§ Input rows:
-- Begin --
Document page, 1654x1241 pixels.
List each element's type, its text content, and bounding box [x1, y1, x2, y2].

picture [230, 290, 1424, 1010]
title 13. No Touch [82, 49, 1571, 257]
-- End --
-- Begin --
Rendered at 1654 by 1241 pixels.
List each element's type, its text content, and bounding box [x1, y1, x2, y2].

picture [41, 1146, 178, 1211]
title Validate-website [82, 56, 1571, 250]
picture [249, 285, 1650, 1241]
-- End --
-- Begin --
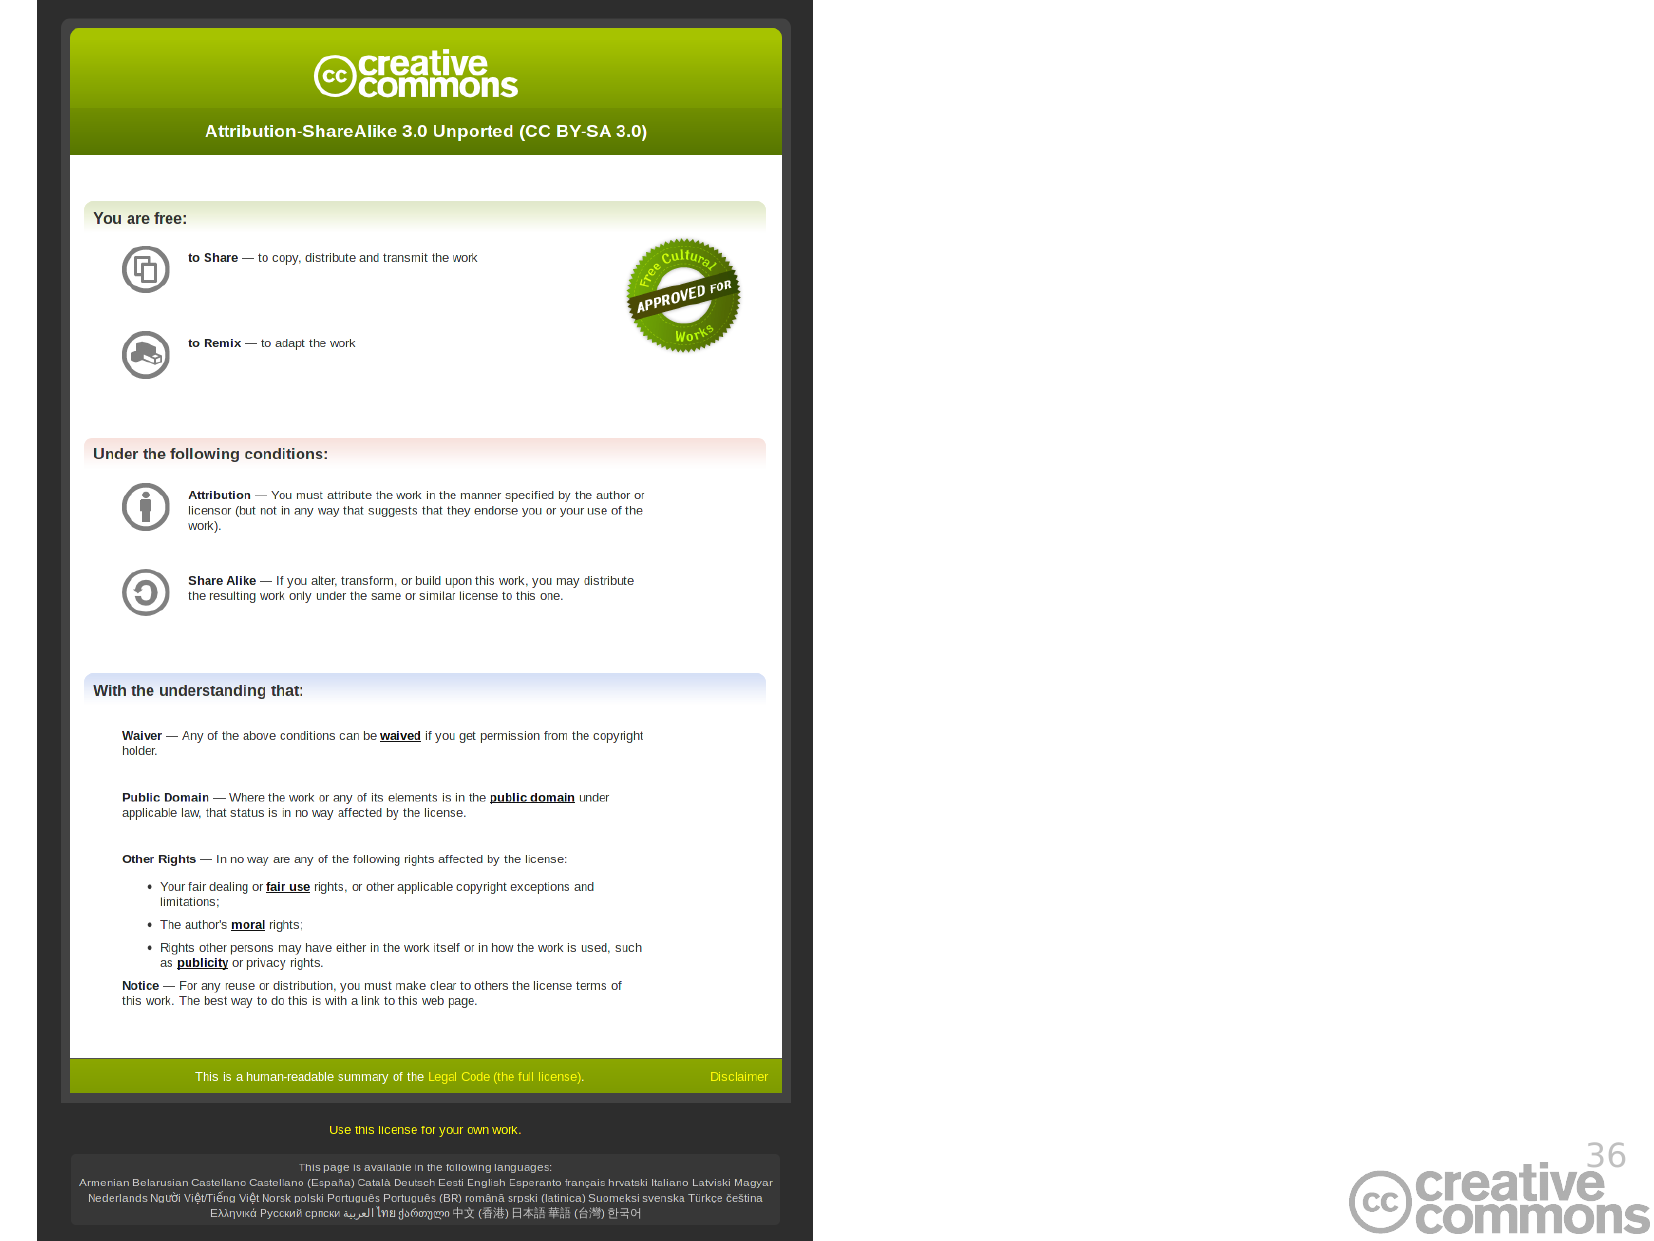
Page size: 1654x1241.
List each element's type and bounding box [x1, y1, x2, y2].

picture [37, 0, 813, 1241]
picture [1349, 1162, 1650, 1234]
-- End --
§ Request: Reproduce the records verbatim, starting at the line containing "Document page, 1654x1241 pixels." and ending at the line containing "title 13. No Touch [82, 49, 1571, 257]".

§ Result of the exercise:
Document page, 1654x1241 pixels.
List each element's type, its text content, and bounding box [x1, y1, x2, y2].

picture [230, 290, 1424, 1010]
title 13. No Touch [82, 49, 1571, 257]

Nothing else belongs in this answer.